» **Work task**: Look below and pull out each line with the word "wrist".

*** Opening Data supplied ***

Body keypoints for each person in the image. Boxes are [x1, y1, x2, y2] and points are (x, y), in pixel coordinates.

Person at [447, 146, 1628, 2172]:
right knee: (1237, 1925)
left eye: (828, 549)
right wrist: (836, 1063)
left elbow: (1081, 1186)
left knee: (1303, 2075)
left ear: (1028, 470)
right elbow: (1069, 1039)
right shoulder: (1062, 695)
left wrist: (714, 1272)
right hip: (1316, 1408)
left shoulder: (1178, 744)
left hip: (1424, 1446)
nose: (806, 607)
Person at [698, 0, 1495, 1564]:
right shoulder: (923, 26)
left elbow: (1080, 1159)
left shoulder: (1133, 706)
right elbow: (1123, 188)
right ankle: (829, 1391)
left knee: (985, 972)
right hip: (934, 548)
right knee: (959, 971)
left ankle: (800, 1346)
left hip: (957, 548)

*** Closing Data supplied ***
*** Opening Data supplied ***

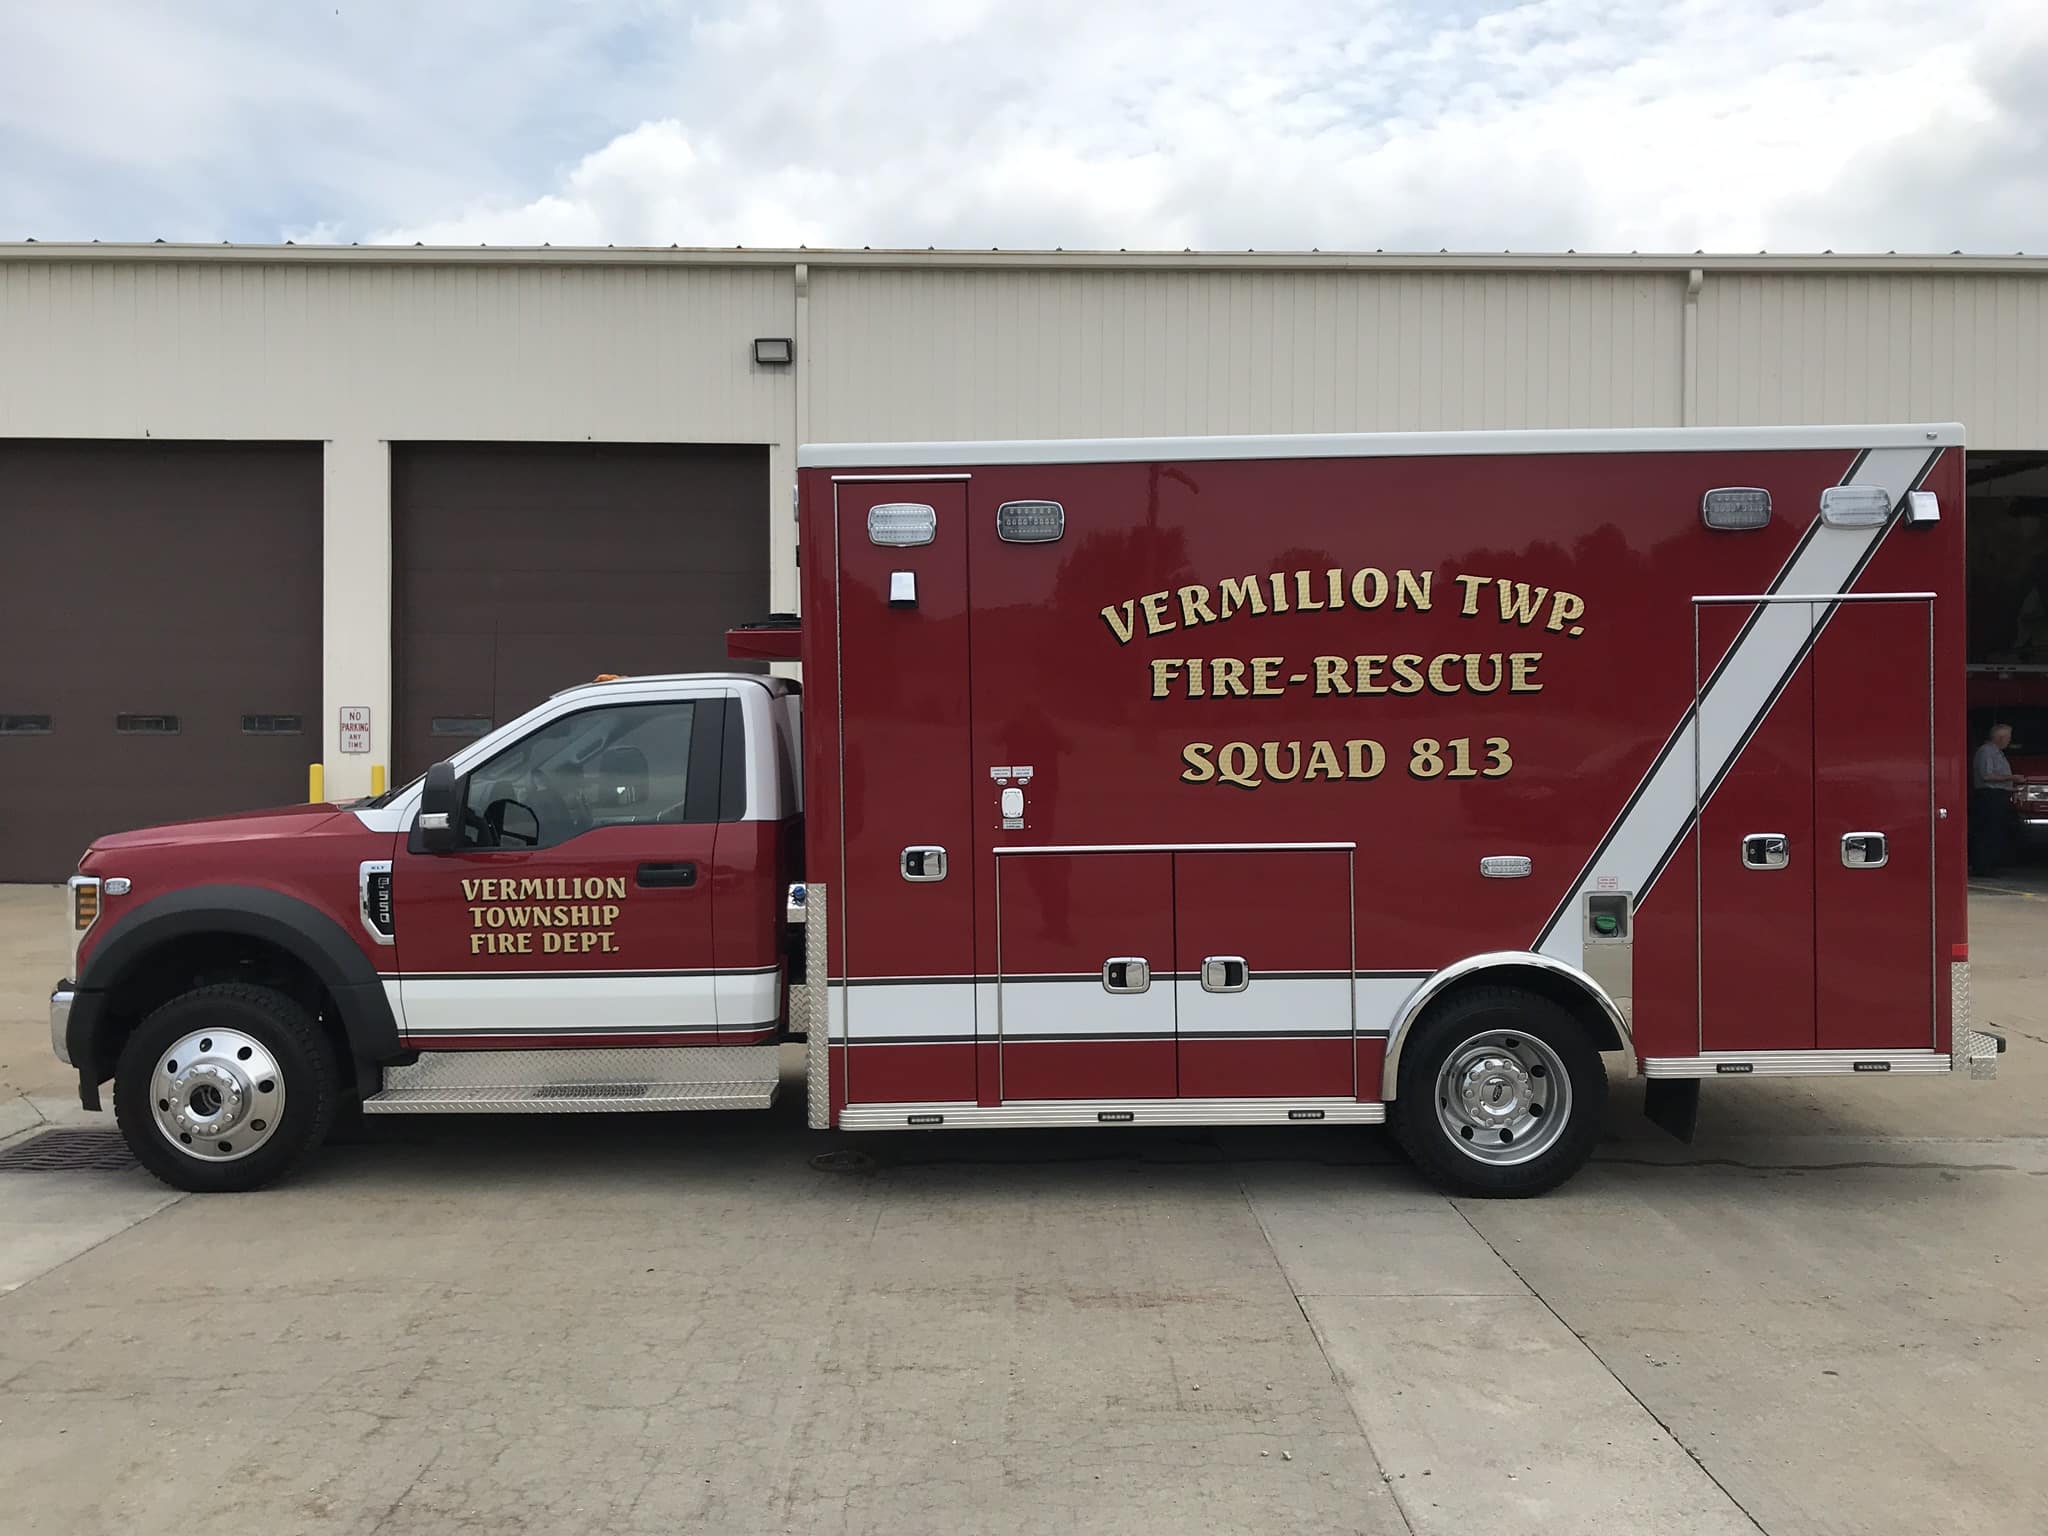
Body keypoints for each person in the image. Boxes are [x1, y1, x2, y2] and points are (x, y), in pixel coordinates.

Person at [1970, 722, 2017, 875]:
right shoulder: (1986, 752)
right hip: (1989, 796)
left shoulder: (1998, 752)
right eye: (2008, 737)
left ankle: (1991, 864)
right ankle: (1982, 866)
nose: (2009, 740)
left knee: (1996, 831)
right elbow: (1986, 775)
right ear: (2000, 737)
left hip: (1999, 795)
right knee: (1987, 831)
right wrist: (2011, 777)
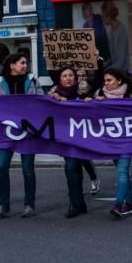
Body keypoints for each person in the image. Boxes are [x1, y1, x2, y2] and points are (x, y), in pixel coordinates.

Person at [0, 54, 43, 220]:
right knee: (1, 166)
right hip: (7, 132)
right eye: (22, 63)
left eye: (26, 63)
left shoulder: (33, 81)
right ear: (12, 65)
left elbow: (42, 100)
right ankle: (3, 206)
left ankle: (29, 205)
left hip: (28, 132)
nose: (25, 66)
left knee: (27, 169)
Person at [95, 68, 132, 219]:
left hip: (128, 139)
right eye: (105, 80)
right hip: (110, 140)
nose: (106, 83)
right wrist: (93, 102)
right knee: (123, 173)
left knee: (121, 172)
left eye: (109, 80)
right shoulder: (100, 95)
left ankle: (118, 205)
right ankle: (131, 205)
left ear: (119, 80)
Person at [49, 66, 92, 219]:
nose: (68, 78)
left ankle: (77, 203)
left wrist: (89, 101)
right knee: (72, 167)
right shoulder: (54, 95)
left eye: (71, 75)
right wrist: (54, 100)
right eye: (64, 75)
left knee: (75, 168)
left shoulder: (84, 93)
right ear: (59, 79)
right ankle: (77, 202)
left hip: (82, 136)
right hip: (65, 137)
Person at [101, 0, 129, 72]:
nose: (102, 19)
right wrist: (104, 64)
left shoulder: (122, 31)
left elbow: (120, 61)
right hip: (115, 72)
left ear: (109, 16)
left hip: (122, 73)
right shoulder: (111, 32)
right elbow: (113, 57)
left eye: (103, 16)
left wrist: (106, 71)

*** Closing Data supplied ***

» **Solution to the exercise**:
right wrist: (836, 1063)
left wrist: (714, 1272)
right wrist: (2011, 777)
right wrist: (93, 102)
left wrist: (89, 101)
right wrist: (54, 100)
right wrist: (104, 64)
left wrist: (106, 71)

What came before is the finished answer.